Assuming that the answer is no, no one is going to say so aloud. It is hard to find anyone in the public arena, and certainly the political arena, to sound a moral voice and propose clear norms of good and evil. To use a technological metaphor - the moral compass has been replaced by a practical GPS. And for those who prefer metaphors from a different conceptual realm: It has been a long time since the prophets disappeared from our lives - the prophets of wrath and even the false prophets. Today no one even has the pretensions of prophesizing. This is, after all, the role of intellectuals in the modern world - to discern the boundaries between good and evil, between what is permitted and what is forbidden. In short, to be prophets. However, if we return to Ahad Ha'am's distinction between a priest, who serves the people and gives them what they need, and a prophet, who chastises and rebukes, our intellectuals serve as translators into the language of the possible and the worthwhile - a reality that we understand in any case. What a waste of their talents.

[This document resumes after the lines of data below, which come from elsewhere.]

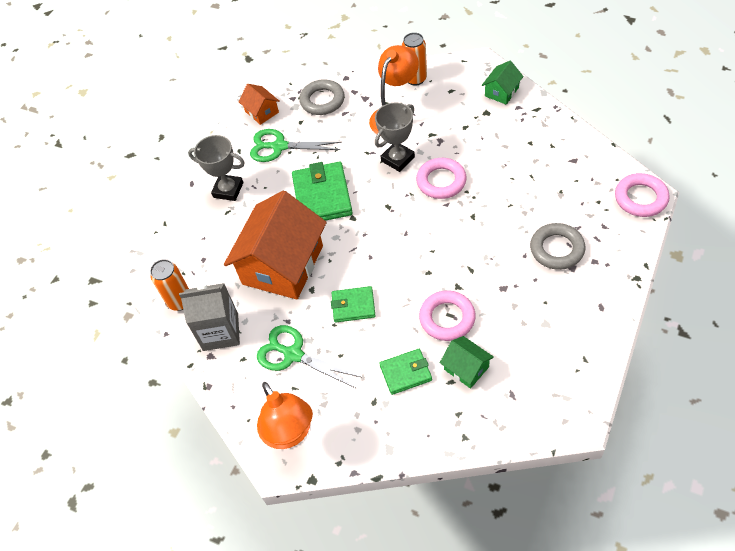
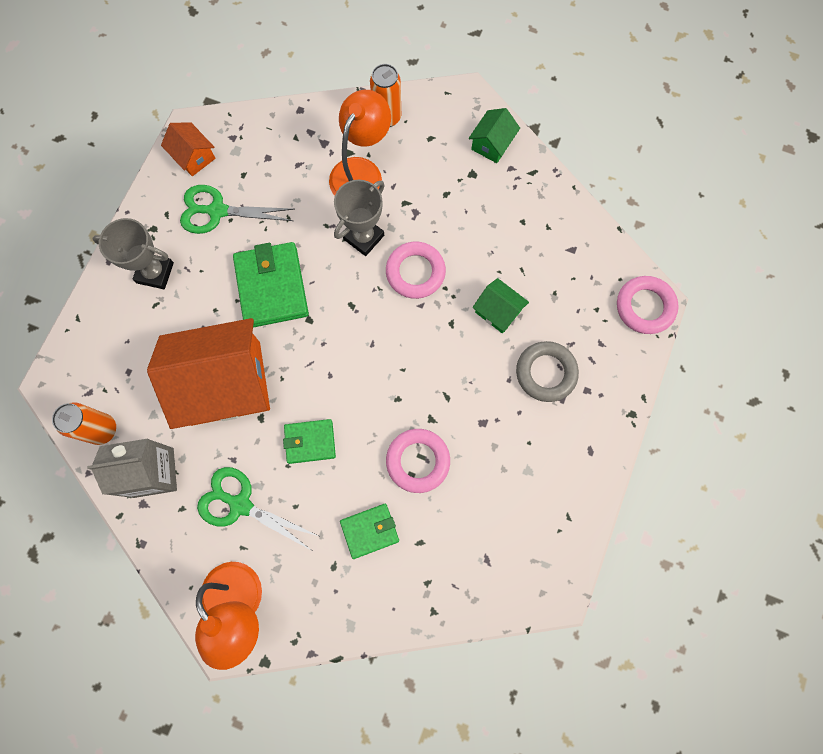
camera: 10 degrees left, 20 degrees up
orange house [224,191,327,300] -> orange house turned 60 degrees clockwise [147,318,270,429]
grey ring [299,79,345,115] -> none
green house [440,336,494,389] -> green house moved to [473,278,529,333]

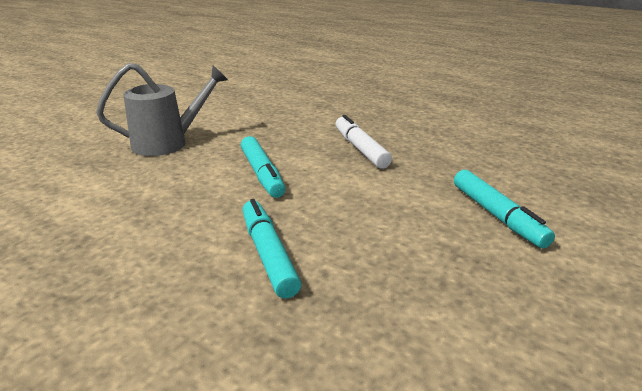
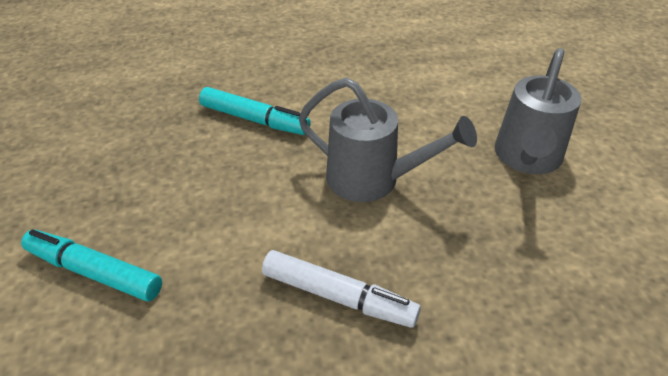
camera: 135 degrees right, 15 degrees up
turquoise marker [241,136,286,198] -> grey watering can [298,78,477,202]

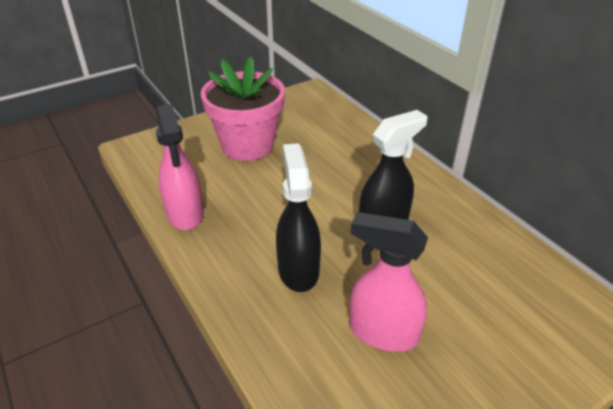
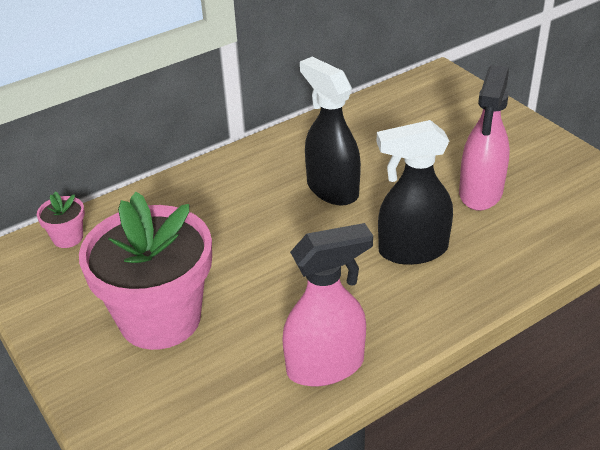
camera: 90 degrees left, 0 degrees up
none -> pink flower pot [37,192,85,248]

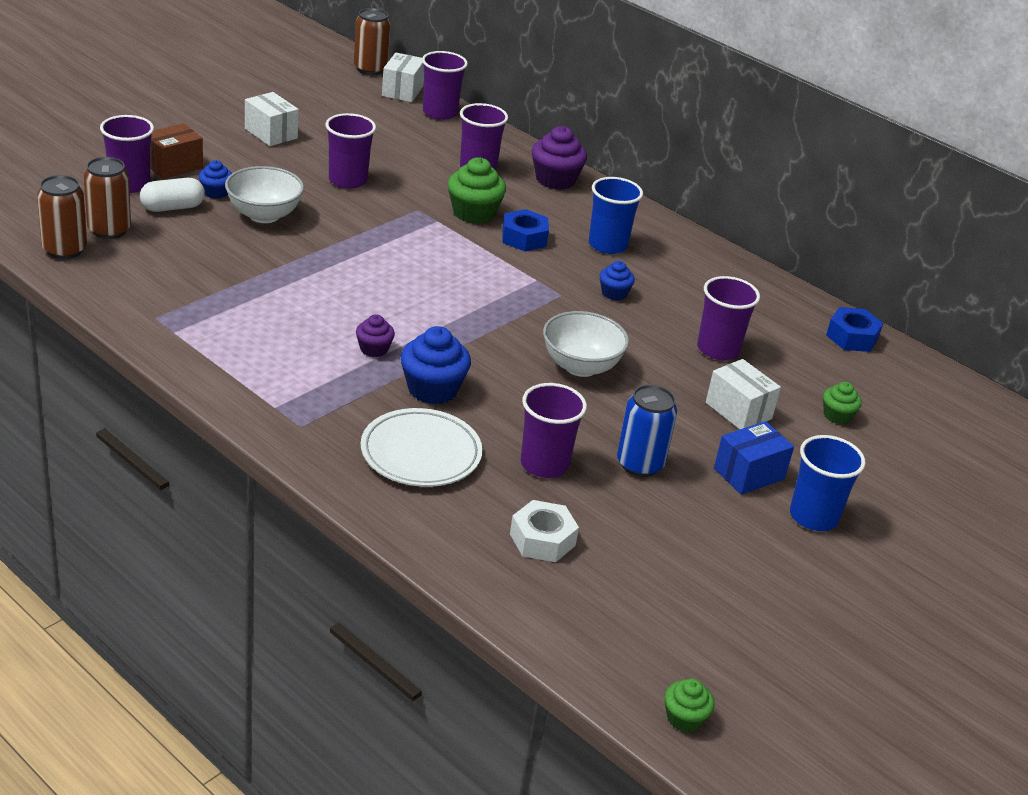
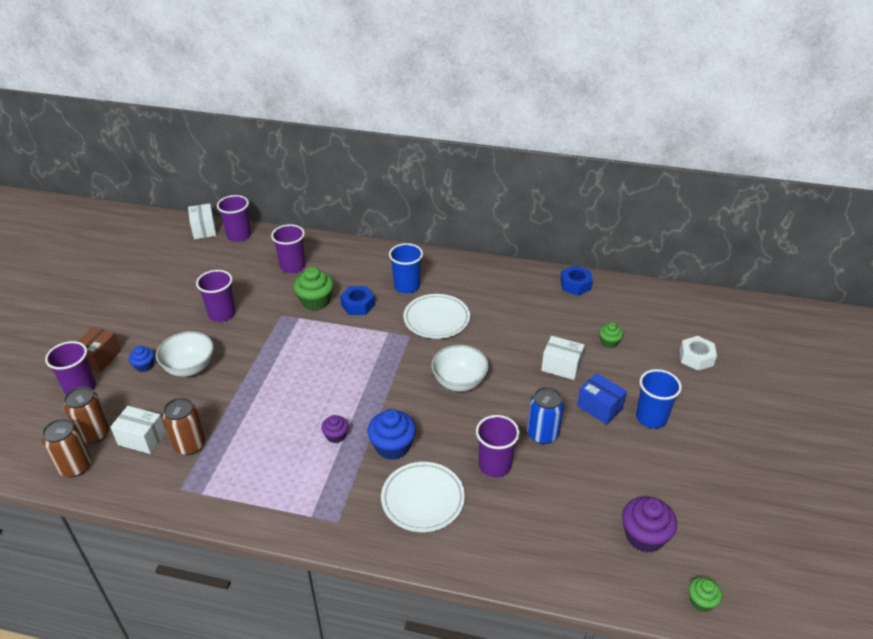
camera: 25 degrees left, 5 degrees up
white capsule [140,178,205,212] -> none
white box [245,92,299,146] -> white box moved to [110,406,166,454]
brown can [354,8,391,75] -> brown can moved to [163,397,206,455]
white nut [510,500,579,562] -> white nut moved to [680,336,717,371]
purple cupcake [532,126,587,190] -> purple cupcake moved to [622,496,677,553]
blue cupcake [599,261,635,300] -> white plate [403,294,470,339]
purple cup [697,276,760,360] -> none
blue box [714,421,794,495] -> blue box turned 75 degrees counterclockwise [577,373,627,424]

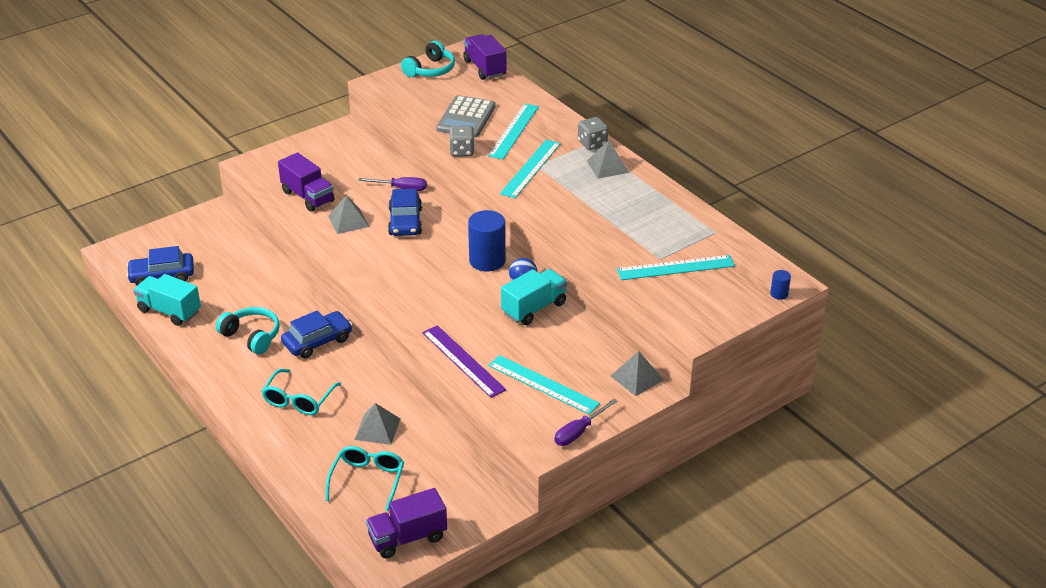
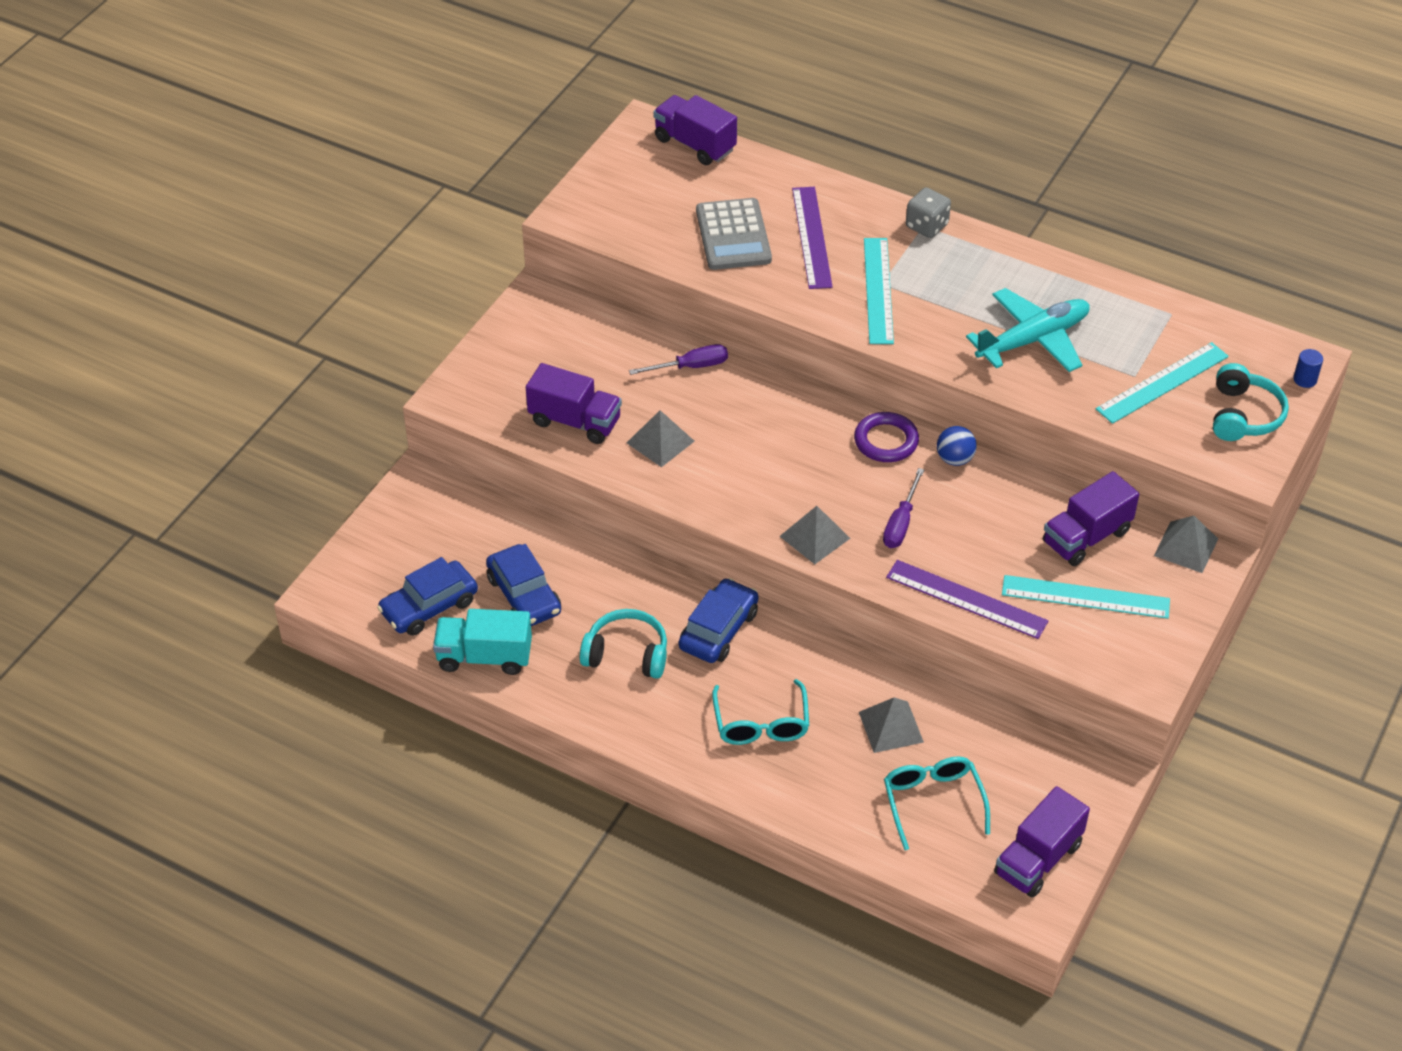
camera: 25 degrees left, 10 degrees up
blue car [388,189,422,236] -> blue car moved to [486,544,561,626]
turquoise headphones [401,41,455,77] -> turquoise headphones moved to [1213,363,1289,441]
grey dice [449,125,475,157] -> none
blue cylinder [468,210,506,271] -> purple ring [854,412,919,462]
turquoise ruler [488,103,539,159] -> purple ruler [792,187,833,289]
turquoise truck [501,269,567,325] -> none
purple screwdriver [554,399,617,446] -> purple screwdriver moved to [883,468,924,548]
grey pyramid [587,140,629,179] -> grey pyramid moved to [780,506,850,564]
none -> turquoise plane [966,288,1090,372]
none -> purple truck [1043,471,1139,566]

It should be noted that we have an abundance of priests. We don't need Amos Oz to declare resoundingly that the Labor party's historic role has come to an end - for that we have pollster Mina Zemach. But this, too, has already become tradition. Oz, sometimes by joining an impressive duet with A.B. Yehoshua, has proposed several unity governments over the years and has established and dismantled coalitions using advice whispered into the ears of pet politicians. It is not clear who bestowed this role on the two novelists, a role usually reserved for political bigwigs. Yet it is perfectly clear that they have betrayed their role as trailblazers and identifiers of morality and justice. In the choice between priest and prophet, they chose to be priests.

There is no one who will preach morality to us on behalf of the Palestinians, Israel's Arabs, the handicapped, the poor and all the "others." The latest report by the Association for Civil Rights in Israel shows crystal clear that we have already exacerbated all the damage we can do to them. The drama is turning into a real social and political tragedy, as the prophets are slowly being replaced by the messiahs. As a result of this process, a large public is finding itself trapped between priest and messiah, a deadly combination in an environment lacking clear moral criteria.

Obviously it is difficult to talk about morality in a reality of corrupt governments and a distorted division of the world into the axis of evil and the rest. But now, precisely now, a window of opportunity for correction has opened. Barack Obama's election as U.S. president has immediately changed the atmosphere, and the global economic crisis is restoring some moral consideration to economic discourse. Israel's government is about to be replaced and a new leftist party wants to take over the leadership of "the camp." Such a move must be accompanied by a semantic change and a revised consciousness - including, for example, explicitly saying that some things aren't done, not because they don't bring any gain, but because they are immoral. To use such language does not turn the speaker into a "sucker" - it transforms him or her into a human being. The left has done its share in the transformation of morality into an expression of weakness; now it has a chance to restore morality to its natural place as an important element in the nation's strength.

However, right now, it doesn't seem like this is going to happen. On arid earth where there is no morality, no new left will grow.